## Material supplied
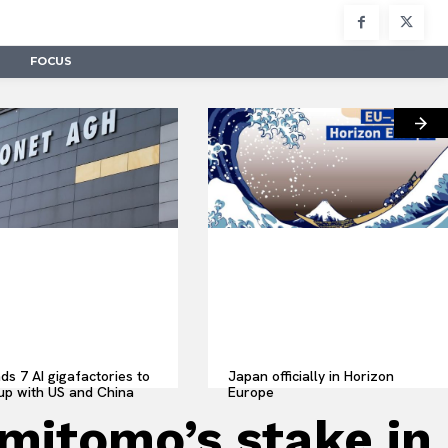
FOCUS
ds 7 AI gigafactories to
Japan officially in Horizon
up with US and China
Europe
itomo’s stake in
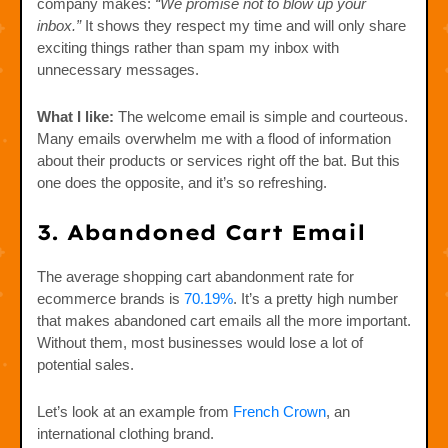
company makes:
“We promise not to blow up your
inbox.”
It shows they respect my time and will only share
exciting things rather than spam my inbox with
unnecessary messages.
What I like:
The welcome email is simple and courteous.
Many emails overwhelm me with a flood of information
about their products or services right off the bat. But this
one does the opposite, and it’s so refreshing.
3. Abandoned Cart Email
The average shopping cart abandonment rate for
ecommerce brands is
70.19%
. It’s a pretty high number
that makes abandoned cart emails all the more important.
Without them, most businesses would lose a lot of
potential sales.
Let’s look at an example from
French Crown
, an
international clothing brand.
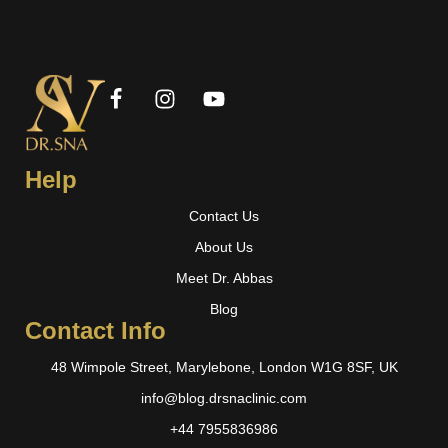
Help
Contact Us
About Us
Meet Dr. Abbas
Blog
Contact Info
48 Wimpole Street, Marylebone, London W1G 8SF, UK
info@blog.drsnaclinic.com
+44 7955836986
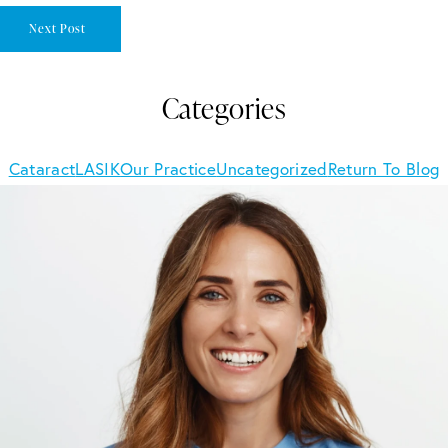
Next Post
Categories
Cataract
LASIK
Our Practice
Uncategorized
Return To Blog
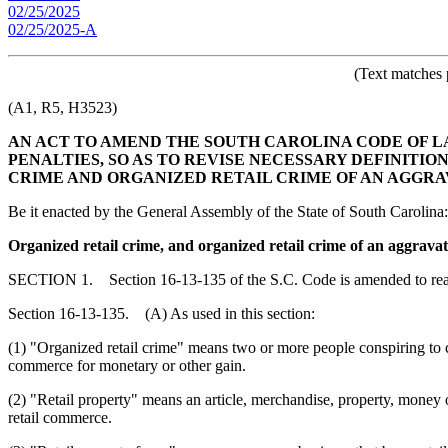
02/25/2025
02/25/2025-A
(Text matches 
(A1, R5, H3523)
AN ACT TO AMEND THE SOUTH CAROLINA CODE OF LAW
PENALTIES, SO AS TO REVISE NECESSARY DEFINITIO
CRIME AND ORGANIZED RETAIL CRIME OF AN AGGRA
Be it enacted by the General Assembly of the State of South Carolina:
Organized retail crime, and organized retail crime of an aggrava
SECTION 1. Section 16-13-135 of the S.C. Code is amended to re
Section 16-13-135. (A) As used in this section:
(1) "Organized retail crime" means two or more people conspiring to comm
commerce for monetary or other gain.
(2) "Retail property" means an article, merchandise, property, money 
retail commerce.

## Task directions
In copying the listing, reproduce each line exactly and omit the pictures.

## Response
FOCUS
ds 7 AI gigafactories to
Japan officially in Horizon
up with US and China
Europe
itomo’s stake in
company makes:
“We promise not to blow up your
inbox.”
It shows they respect my time and will only share
exciting things rather than spam my inbox with
unnecessary messages.
What I like:
The welcome email is simple and courteous.
Many emails overwhelm me with a flood of information
about their products or services right off the bat. But this
one does the opposite, and it’s so refreshing.
3. Abandoned Cart Email
The average shopping cart abandonment rate for
ecommerce brands is
70.19%
. It’s a pretty high number
that makes abandoned cart emails all the more important.
Without them, most businesses would lose a lot of
potential sales.
Let’s look at an example from
French Crown
, an
international clothing brand.
Help
Contact Us
About Us
Meet Dr. Abbas
Blog
Contact Info
48 Wimpole Street, Marylebone, London W1G 8SF, UK
info@blog.drsnaclinic.com
+44 7955836986
Next Post
Categories
Cataract
LASIK
Our Practice
Uncategorized
Return To Blog
02/25/2025
02/25/2025-A
(Text matches 
(A1, R5, H3523)
AN ACT TO AMEND THE SOUTH CAROLINA CODE OF LAW
PENALTIES, SO AS TO REVISE NECESSARY DEFINITIO
CRIME AND ORGANIZED RETAIL CRIME OF AN AGGRA
Be it enacted by the General Assembly of the State of South Carolina:
Organized retail crime, and organized retail crime of an aggrava
SECTION 1. Section 16-13-135 of the S.C. Code is amended to re
Section 16-13-135. (A) As used in this section:
(1) "Organized retail crime" means two or more people conspiring to comm
commerce for monetary or other gain.
(2) "Retail property" means an article, merchandise, property, money 
retail commerce.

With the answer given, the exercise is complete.